EXERCISE DESCRIPTION: Copy out every line of the entries below word for word, leaving out the pictures.

Stored entries from a collection:
:::
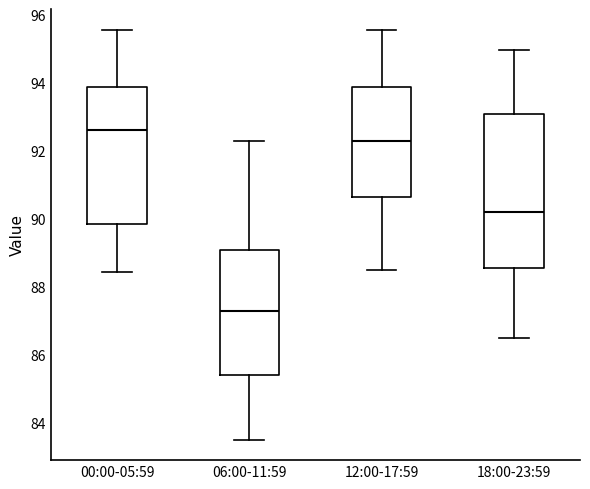

Reading left to right, transcribe this box plot: for each box, give where its median line is, the range the box spans, and where its two whiskers end, as read against the y-axis. The values are not printed on the chart, so give them approximately, as read against the axis.

00:00-05:59: median 92.6, box 89.8 to 93.8, whiskers 88.4 to 95.6
06:00-11:59: median 87.4, box 85.4 to 89.0, whiskers 83.6 to 92.4
12:00-17:59: median 92.4, box 90.6 to 94.0, whiskers 88.6 to 95.6
18:00-23:59: median 90.2, box 88.6 to 93.0, whiskers 86.6 to 95.0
:::
SOLUTION TO THE EXERCISE:
Reading left to right, transcribe this box plot: for each box, give where its median line is, the range the box spans, and where its two whiskers end, as read against the y-axis. The values are not printed on the chart, so give them approximately, as read against the axis.

00:00-05:59: median 92.6, box 89.8 to 93.8, whiskers 88.4 to 95.6
06:00-11:59: median 87.4, box 85.4 to 89.0, whiskers 83.6 to 92.4
12:00-17:59: median 92.4, box 90.6 to 94.0, whiskers 88.6 to 95.6
18:00-23:59: median 90.2, box 88.6 to 93.0, whiskers 86.6 to 95.0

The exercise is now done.